The President's Home at the University of North Alabama serves as the official residence of the university president.

Constructed by the Works Projects Administration and completed in 1940, the residence is currently occupied by President Kenneth D. Kitts and his spouse.

==History==

Plans for the home were drawn by Warren, Knight, and Davis Architects of Birmingham, Alabama in May, 1939. The home was completed in January, 1940.

Patterned after English and American Colonial structures, the residence is located on the historic site of the James Sample Brickyard, one of the earliest industries established in Florence, Alabama, which was founded in 1818. Most of the bricks used in the construction of Florence's oldest homes were manufactured at this site.

The residence was first occupied by James Albert Keller, president of what was then known as Florence State Teachers College, followed by Ethelbert Brinkley "E.B." Norton in 1948, and by Robert M. Guillot in 1972.

Following Guillot's departure in 1990, the home served as a guest house for President Robert Potts and as a center for official presidential functions.

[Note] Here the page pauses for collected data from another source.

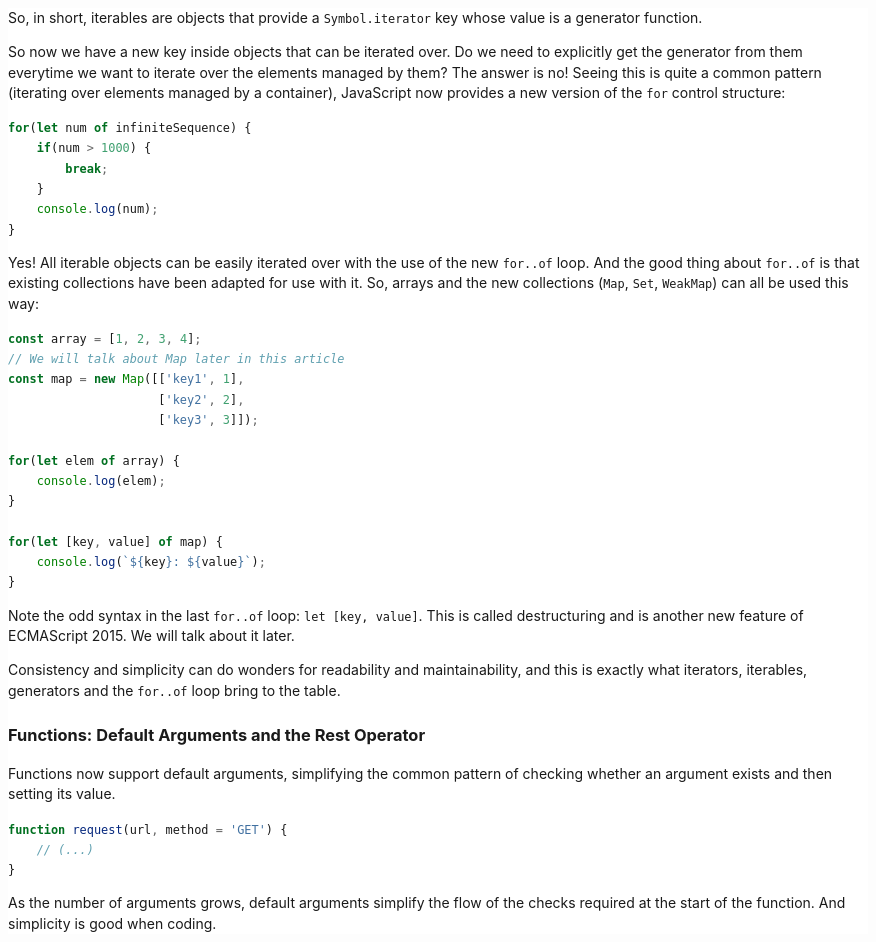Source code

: So, in short, iterables are objects that provide a `Symbol.iterator` key whose value is a generator function.

So now we have a new key inside objects that can be iterated over. Do we need to explicitly get the generator from them everytime we want to iterate over the elements managed by them? The answer is no! Seeing this is quite a common pattern (iterating over elements managed by a container), JavaScript now provides a new version of the `for` control structure:

```javascript
for(let num of infiniteSequence) {
    if(num > 1000) {
        break;
    }
    console.log(num);
}
```

Yes! All iterable objects can be easily iterated over with the use of the new `for..of` loop. And the good thing about `for..of` is that existing collections have been adapted for use with it. So, arrays and the new collections (`Map`, `Set`, `WeakMap`) can all be used this way:

```javascript
const array = [1, 2, 3, 4];
// We will talk about Map later in this article
const map = new Map([['key1', 1], 
                     ['key2', 2], 
                     ['key3', 3]]);

for(let elem of array) {
    console.log(elem);
}

for(let [key, value] of map) {
    console.log(`${key}: ${value}`);
}
```

Note the odd syntax in the last `for..of` loop: `let [key, value]`. This is called destructuring and is another new feature of ECMAScript 2015. We will talk about it later.

Consistency and simplicity can do wonders for readability and maintainability, and this is exactly what iterators, iterables, generators and the `for..of` loop bring to the table.

### Functions: Default Arguments and the Rest Operator
Functions now support default arguments, simplifying the common pattern of checking whether an argument exists and then setting its value.

```javascript
function request(url, method = 'GET') {
    // (...)
}
```

As the number of arguments grows, default arguments simplify the flow of the checks required at the start of the function. And simplicity is good when coding.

Under the supervision of presidential assistant Brenda Baker and Trustee Emeritus Brenda Morrow, the residence underwent a complete refurbishing beginning in December, 2004, shortly before the arrival of President and Mrs. Cale. Furnishing was provided by local retail outlets in the Shoals area.

The parlor renovation was undertaken by Story and Lee Furniture of Leoma, Tennessee. Karla Weathers, the company's interior designer, assisted with the redesign of much of the rest of the main floor.

More recently, B.J. Cale, a master gardener, also has worked closely with grounds personnel to supervise enhancement of the lawn and garden.

The residence is located next to the George H. Carroll Lion Habitat, home of Leo III and Una, the university's live lion mascots. Overnight guests often are awakened by the lions' roaring.